[Start of section]
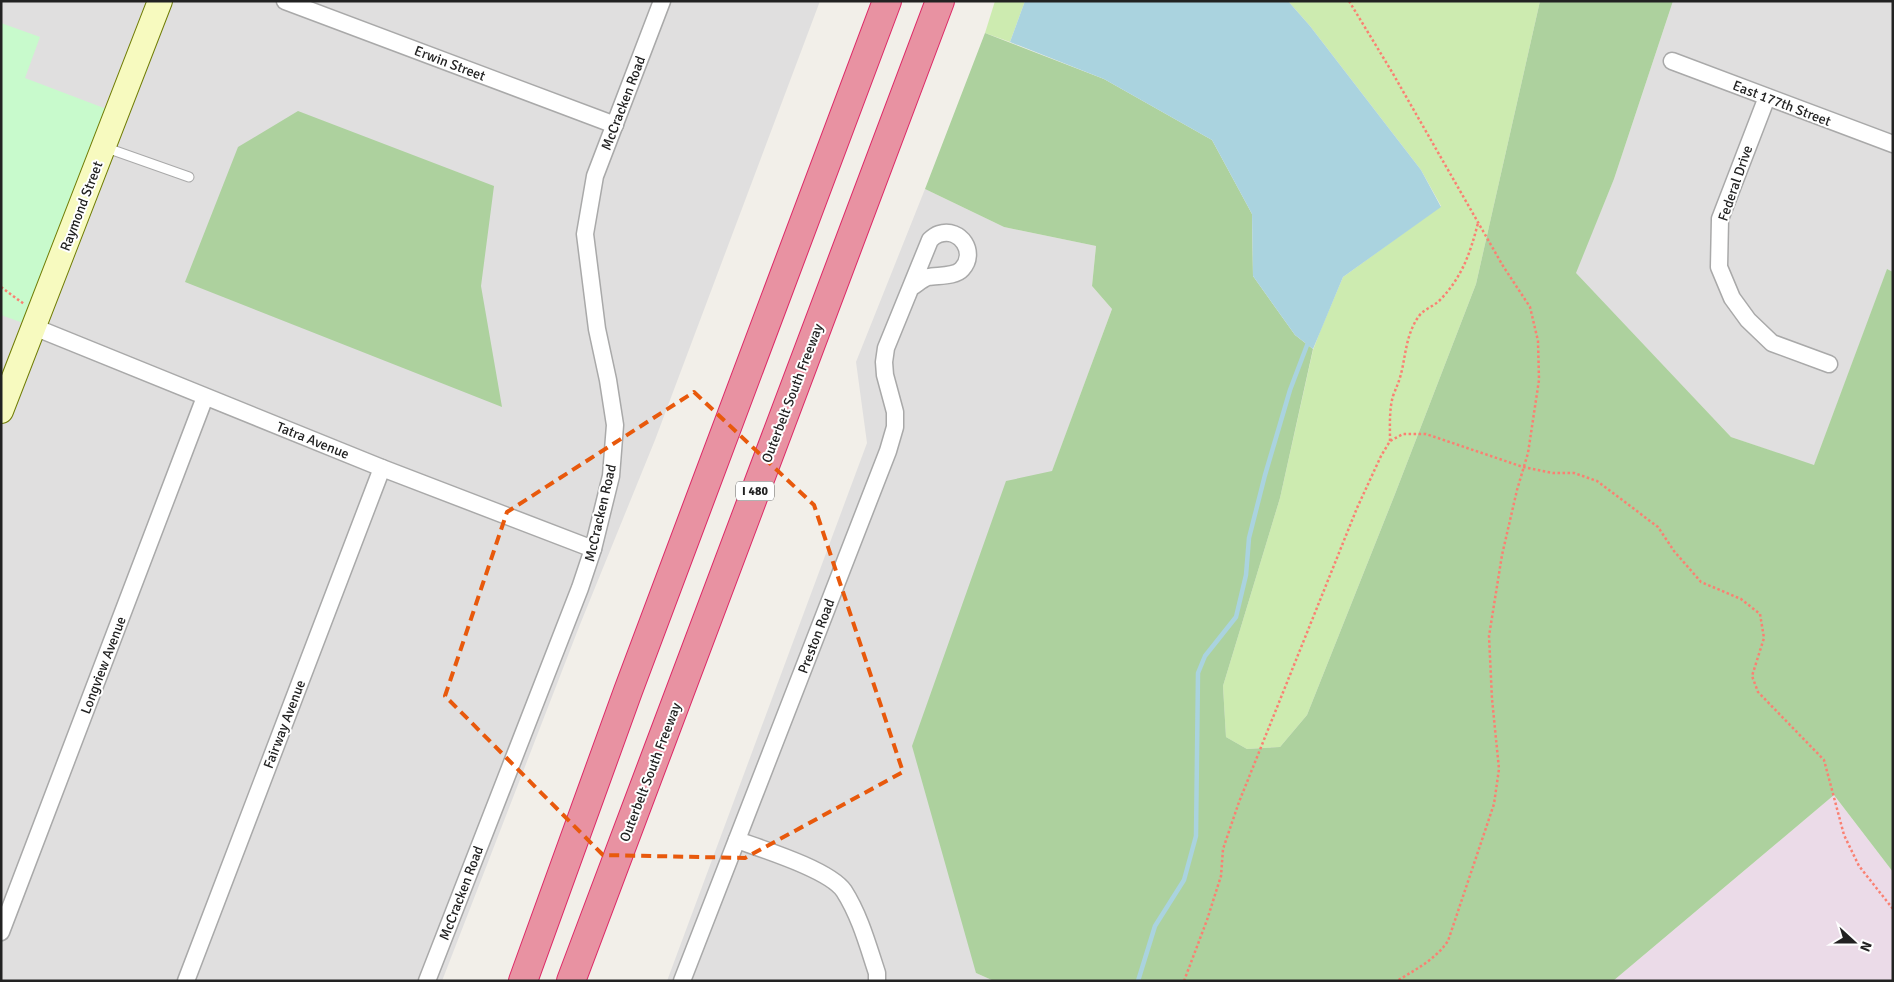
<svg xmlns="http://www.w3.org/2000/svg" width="1894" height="982" font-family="Signika,sans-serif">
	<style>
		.residential { fill: #e0dfdf }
		.industrial { fill: #ebdbe8 }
		.grass { fill: #cdebb0 }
		.forest { fill: #add19e }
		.park { fill: #c8facc }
		.water { fill: #aad3df }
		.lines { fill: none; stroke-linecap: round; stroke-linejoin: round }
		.stream { stroke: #aad3df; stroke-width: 4.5 }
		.lane-casing { stroke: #a9a9a9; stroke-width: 11 }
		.street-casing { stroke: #a9a9a9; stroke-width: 19 }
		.secondary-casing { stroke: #707d05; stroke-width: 26 }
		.highway-casing { stroke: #dc2a67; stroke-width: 30 }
		.path { stroke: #fa8072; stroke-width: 2.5; stroke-dasharray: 2.5 2.5; stroke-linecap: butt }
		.lane { stroke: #fff; stroke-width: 9 }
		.street { stroke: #fff; stroke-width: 16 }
		.secondary { stroke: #f7fabf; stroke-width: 24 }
		.highway { stroke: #e892a2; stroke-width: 28 }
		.marked { fill: none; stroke: #e8590c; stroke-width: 4; stroke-dasharray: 10 6; stroke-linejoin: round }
		.labels { text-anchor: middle; stroke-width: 4; stroke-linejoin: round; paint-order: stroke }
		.shield { fill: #fff; stroke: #646464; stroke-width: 1 }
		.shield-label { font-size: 12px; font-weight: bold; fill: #222 }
		.street-label { font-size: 14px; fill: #222; stroke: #fff }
	</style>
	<rect width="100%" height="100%" fill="#f2efe9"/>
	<g class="residential">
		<polygon points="1,1 820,1 655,440 579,627 442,981 1,981"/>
		<polygon points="1673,1 1893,1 1893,272 1887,270 1814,466 1731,437 1575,273 1614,179"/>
		<polygon points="925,189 1004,227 1096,246 1092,286 1112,309 1052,472 1006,482 976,973 994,981 667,981 867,443 856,362"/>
	</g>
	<polygon class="industrial" points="1834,795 1893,872 1893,981 1613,981"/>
	<g class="grass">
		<polygon points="995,1 1025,1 1010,42 985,33"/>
		<polygon points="1288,1 1540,1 1476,284 1395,494 1307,715 1280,747 1247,749 1226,737 1223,686 1280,498 1313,350 1321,329 1343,277 1441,206 1421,170 1310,26"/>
	</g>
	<g class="forest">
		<polygon points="1540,1 1673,1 1614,179 1576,273 1731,437 1814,465 1887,269 1893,272 1893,872 1834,795 1613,981 994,981 976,973 912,746 1006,481 1052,471 1112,309 1092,286 1096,246 1004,227 925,189 985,33 1104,79 1212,140 1252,214 1253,276 1295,335 1313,349 1280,498 1223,686 1226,737 1247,749 1280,747 1307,715 1395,494 1476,284"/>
		<polygon points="298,111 494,186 481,286 502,407 185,282 238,147"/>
	</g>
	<polygon class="park" points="1,23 40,37 25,78 117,113 34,327 1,315"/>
	<polygon class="water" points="1025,1 1288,1 1310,26 1421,170 1441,207 1343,277 1313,349 1295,335 1253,276 1252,214 1212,140 1104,79 1010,42"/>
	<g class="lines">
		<polyline class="stream" points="1138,981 1155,926 1184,880 1196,836 1198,673 1205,656 1236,617 1246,575 1249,538 1265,475 1290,390 1309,340"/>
		<g class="lane-casing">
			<polyline id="lane" points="104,147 189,177"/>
		</g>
		<g class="street-casing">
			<g id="street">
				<polyline points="285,1 615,125"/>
				<polyline points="1672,61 1893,144"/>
				<polyline points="1767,97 1720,219 1719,267 1732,298 1748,320 1772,343 1829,364"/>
				<polyline points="34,327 382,468 593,549"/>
				<path d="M737,840C762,849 830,870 844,891C860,916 868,946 877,973V981"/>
				<polyline points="1,932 205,397"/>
				<polyline points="186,981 382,468"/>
				<polyline points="427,981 580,588 593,549 611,476 615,425 608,380 597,329 585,234 595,176 662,1"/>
				<path d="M682,981L888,451L895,427V412L885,375L884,362L886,348L930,240C932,238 936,235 939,234C961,227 977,253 962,269C955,277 938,275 928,277C922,279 917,284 912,287"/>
			</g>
		</g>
		<g class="secondary-casing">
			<polyline id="secondary" points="1,411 160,1"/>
		</g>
		<g class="highway-casing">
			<g id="highway">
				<polyline points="523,981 628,691 887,1"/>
				<polyline points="571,981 940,1"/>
			</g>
		</g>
		<g class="path">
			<path d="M1349,1L1392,72L1503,266L1530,307L1538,341L1539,380L1528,453L1517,490L1502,555L1489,636L1492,699L1499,769L1494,804L1448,941C1435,960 1416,969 1397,981"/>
			<polyline points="1,287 24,304"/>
			<path d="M1390,441C1390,426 1389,410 1393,396C1396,388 1399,382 1401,374C1406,354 1406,334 1419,316C1424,309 1433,307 1440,300C1462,277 1470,254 1478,223"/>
			<polyline points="1184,981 1207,920 1221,876 1223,849 1239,802 1357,508 1381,456 1390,441 1403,434 1426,434 1523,467 1553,473 1574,473 1597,481 1658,527 1674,551 1701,582 1741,599 1760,614 1764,638 1752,676 1758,692 1824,760 1844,835 1859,866 1893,909"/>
		</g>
		<use href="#lane" class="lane"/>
		<use href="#street" class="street"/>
		<use href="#secondary" class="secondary"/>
		<use href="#highway" class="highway"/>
	</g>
	<path class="marked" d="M694,392L814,505L903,772L745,858L603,855L445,696L507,512Z"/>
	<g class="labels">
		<rect class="shield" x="736" y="481.5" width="38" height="19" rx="4"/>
		<g class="shield-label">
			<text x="755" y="495">I 480</text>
		</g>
		<g class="street-label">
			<text transform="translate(450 63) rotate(21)" y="5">Erwin Street</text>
			<text transform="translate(623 103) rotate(-69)" y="5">McCracken Road</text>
			<text transform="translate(1782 103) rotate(21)" y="5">East 177th Street</text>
			<text transform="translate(1735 183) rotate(-71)" y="5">Federal Drive</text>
			<text transform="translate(81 206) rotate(-69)" y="5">Raymond Street</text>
			<text transform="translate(792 393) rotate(-69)" y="5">Outerbelt South Freeway</text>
			<text transform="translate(313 440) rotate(22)" y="5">Tatra Avenue</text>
			<text transform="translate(600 513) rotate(-77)" y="5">McCracken Road</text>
			<text transform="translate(816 636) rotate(-69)" y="5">Preston Road</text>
			<text transform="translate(103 665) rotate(-69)" y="5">Longview Avenue</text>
			<text transform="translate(284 724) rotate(-69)" y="5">Fairway Avenue</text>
			<text transform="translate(650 772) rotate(-69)" y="5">Outerbelt South Freeway</text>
			<text transform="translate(461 893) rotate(-69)" y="5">McCracken Road</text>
		</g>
	</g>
	<rect width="1894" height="982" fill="none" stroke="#222222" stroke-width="5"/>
	<g transform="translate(1854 942) rotate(111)" stroke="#ffffff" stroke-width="4" paint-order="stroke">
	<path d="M0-4L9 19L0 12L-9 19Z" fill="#222222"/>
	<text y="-8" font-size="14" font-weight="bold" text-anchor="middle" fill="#222222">N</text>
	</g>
</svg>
[End of section]
**Task objective:** Check every line above for the string "lines" and copy those that have it.

**Solution for this problem:**
		.lines { fill: none; stroke-linecap: round; stroke-linejoin: round }
	<g class="lines">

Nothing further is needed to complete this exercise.